Licença de consórcio do metrô foi obtida dias antes do leilão bilionário


Investigação revela que membro do consórcio recebeu autorização apenas 11 dias antes do leilão de R$ 4,9 bilhões em São Paulo.

Licença de consórcio do metrô foi obtida dias antes do leilão bilionário
Imagem do metrô de São Paulo. Foto: Zanone Fraissat/Folhapress

Membro do consórcio vencedor do leilão do metrô recebeu licença apenas 11 dias antes do evento, levantando suspeitas.

Licença do consórcio foi obtida dias antes do leilão do metrô

A recente vitória do consórcio Nove de Julho, que apresentou a melhor proposta de R$ 4,9 bilhões para as obras do metrô de São Paulo, levanta questões sobre a legalidade do processo licitatório. A integrante chinesa Highland Build conseguiu a licença para operar no Brasil apenas 11 dias antes do início do leilão, que ocorreu em 22 de setembro. Essa situação gerou preocupações sobre a transparência do processo e a regularidade da participação da empresa no certame.

Highland Build e a habilitação do consórcio

A Highland Build, sócia minoritária do consórcio, foi fundamental para a habilitação do grupo, pois detinha um atestado essencial que possibilitou que o Nove de Julho participasse do leilão. Sem esse documento, o consórcio não teria conseguido levar o primeiro lote da linha 19-celeste, que inclui a construção de túneis e cinco estações em Guarulhos. O edital da concorrência foi estruturado para permitir a participação de empresas com comprovação técnica e expertise, incluindo aquelas que ainda não atuam no Brasil.

Processo de licitação e defesa do governo

O governo de São Paulo, liderado por Tarcísio de Freitas, defendeu a legalidade do processo afirmando que a análise documental das empresas participantes foi rigorosa e seguiu os critérios estabelecidos pela Lei 13.303/2016. Em nota, o consórcio declarou que todas as etapas do processo licitatório foram cumpridas de acordo com a legislação e o edital.

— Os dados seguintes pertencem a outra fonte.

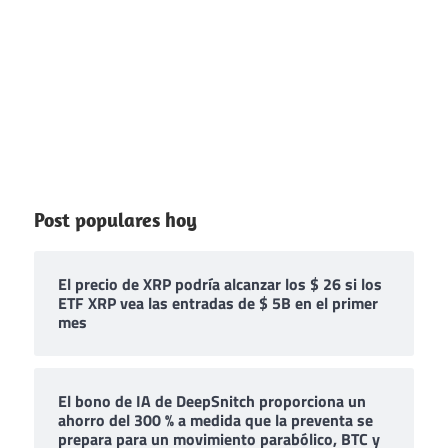
Post populares hoy
El precio de XRP podría alcanzar los $ 26 si los
ETF XRP vea las entradas de $ 5B en el primer
mes
El bono de IA de DeepSnitch proporciona un
ahorro del 300 % a medida que la preventa se
prepara para un movimiento parabólico, BTC y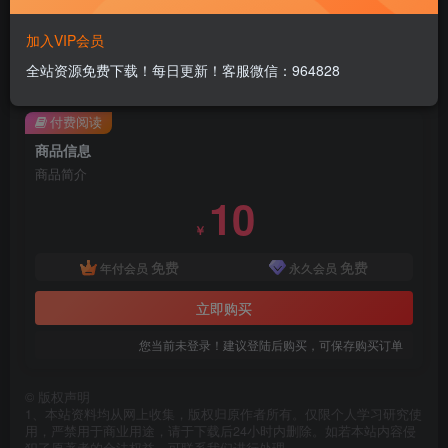
加入VIP会员
此处内容已隐藏，请付费后查看
全站资源免费下载！每日更新！客服微信：964828
付费阅读
商品信息
商品简介
10
￥
免费
免费
年付会员
永久会员
立即购买
您当前未登录！建议登陆后购买，可保存购买订单
©
版权声明
1、本站资料均从网上收集，版权归原作者所有。仅限个人学习研究使
用，严禁用于商业用途，请于下载后24小时内删除。如若本站内容侵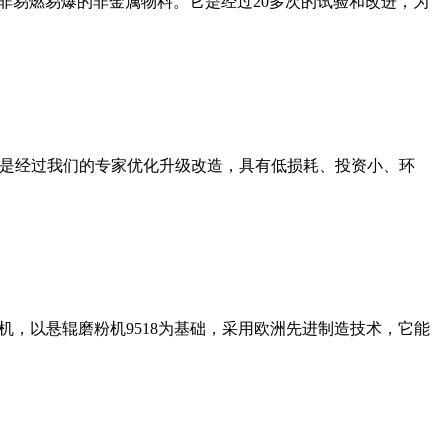
非易燃易爆的非金属物料。它是经过20多次的试验和改进，为
机是经过我们的专家优化升级改造，具有低损耗、投资小、环
，以悬辊磨粉机9518为基础，采用欧洲先进制造技术，它能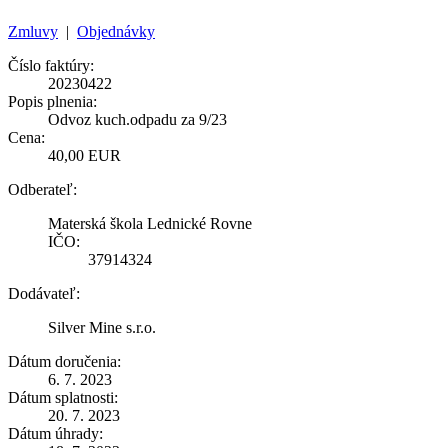
Zmluvy
|
Objednávky
Číslo faktúry:
20230422
Popis plnenia:
Odvoz kuch.odpadu za 9/23
Cena:
40,00 EUR
Odberateľ:
Materská škola Lednické Rovne
IČO:
37914324
Dodávateľ:
Silver Mine s.r.o.
Dátum doručenia:
6. 7. 2023
Dátum splatnosti:
20. 7. 2023
Dátum úhrady: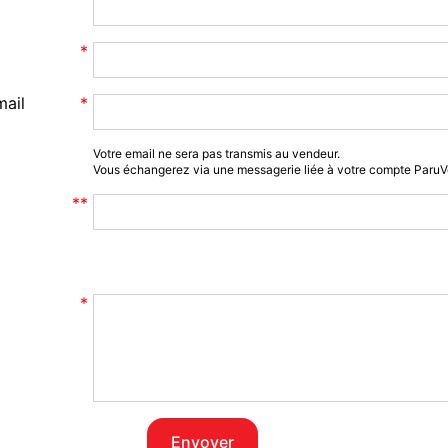
mail
Votre email ne sera pas transmis au vendeur.
Vous échangerez via une messagerie liée à votre compte Paru
Envoyer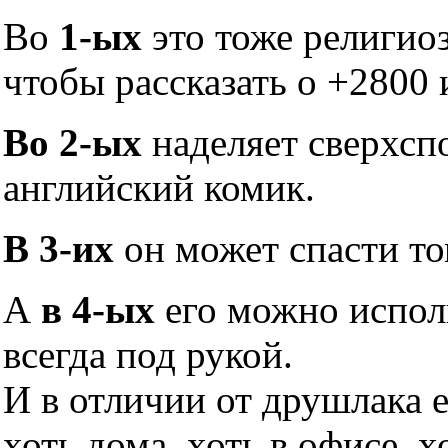
Во
1-ых
это тоже религио
чтобы рассказать о +2800 
Во 2-ых
наделяет сверхсп
английский комик.
В 3-их
он может спасти то
А
в 4-ых
его можно исполь
всегда под рукой.
И в отличии от друшлака 
хоть дома, хоть в офисе, х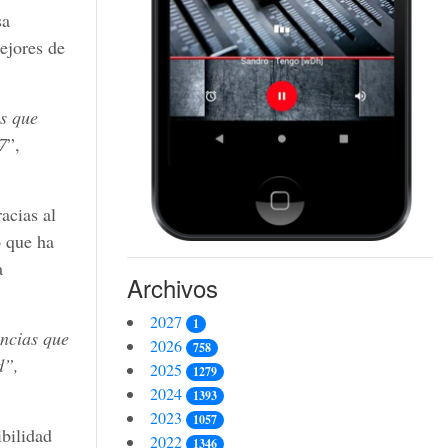
sa
ejores de
os que
7
”,
acias al
o que ha
a
Archivos
2027
1
ncias que
2026
758
d”,
2025
1279
2024
1393
2023
1057
bilidad
2022
1346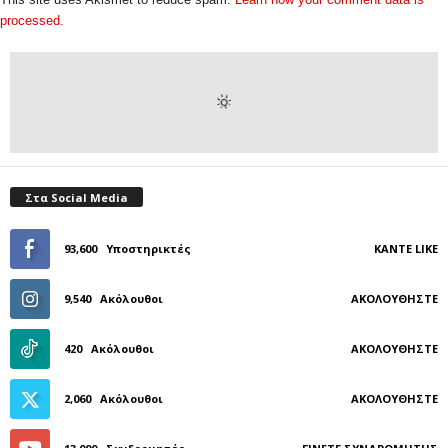
processed.
Στα Social Media
93,600
Υποστηρικτές
ΚΆΝΤΕ LIKE
9,540
Ακόλουθοι
ΑΚΟΛΟΥΘΉΣΤΕ
420
Ακόλουθοι
ΑΚΟΛΟΥΘΉΣΤΕ
2,060
Ακόλουθοι
ΑΚΟΛΟΥΘΉΣΤΕ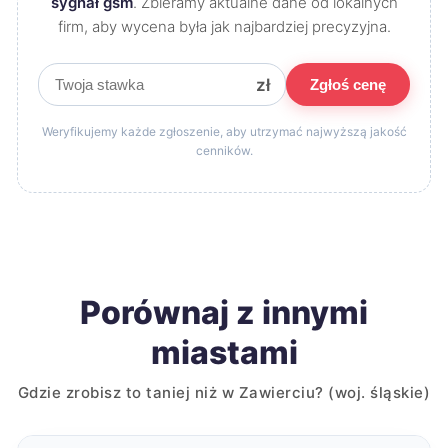
sygnał gsm
. Zbieramy aktualne dane od lokalnych
firm, aby wycena była jak najbardziej precyzyjna.
zł
Zgłoś cenę
Weryfikujemy każde zgłoszenie, aby utrzymać najwyższą jakość
cenników.
Porównaj z innymi
miastami
Gdzie zrobisz to taniej niż w Zawierciu? (woj. śląskie)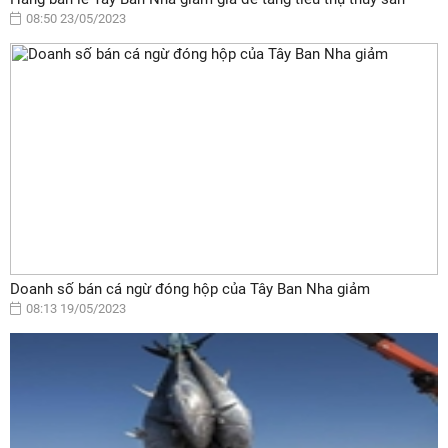
08:50 23/05/2023
Doanh số bán cá ngừ đóng hộp của Tây Ban Nha giảm
08:13 19/05/2023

Cronologia da participação da Highland no Brasil

Para entender melhor a situação, é importante observar a cronologia dos eventos. A matriz da Highland Build decidiu abrir uma filial no Brasil em 1º de agosto, e a empresa recebeu autorização do governo brasileiro em 11 de setembro. O registro empresarial, no entanto, só foi concedido pela Junta Comercial de São Paulo no dia 23 de setembro, um dia após o início do leilão.

Questões sobre a rapidez do processo

Advogados que acompanham licitações no Brasil afirmam que, embora o prazo curto não seja inédito, ele foge do ciclo usual para a instalação de empresas estrangeiras. A inclusão da Highland no consórcio foi vista como uma estratégia para garantir a apresentação de um dos principais atestados técnicos exigidos pelo edital: o atestado de execução TBM (Tunnel Boring Machine), necessário para a execução de obras de perfuração subterrânea.

Conclusão

As circunstâncias em torno da obtenção da licença pela Highland Build e sua participação no consórcio Nove de Julho podem gerar discussões sobre a transparência e a regularidade dos processos licitatórios no Brasil. A situação continua a ser monitorada pelas autoridades e especialistas, que aguardam desdobramentos adicionais sobre o caso.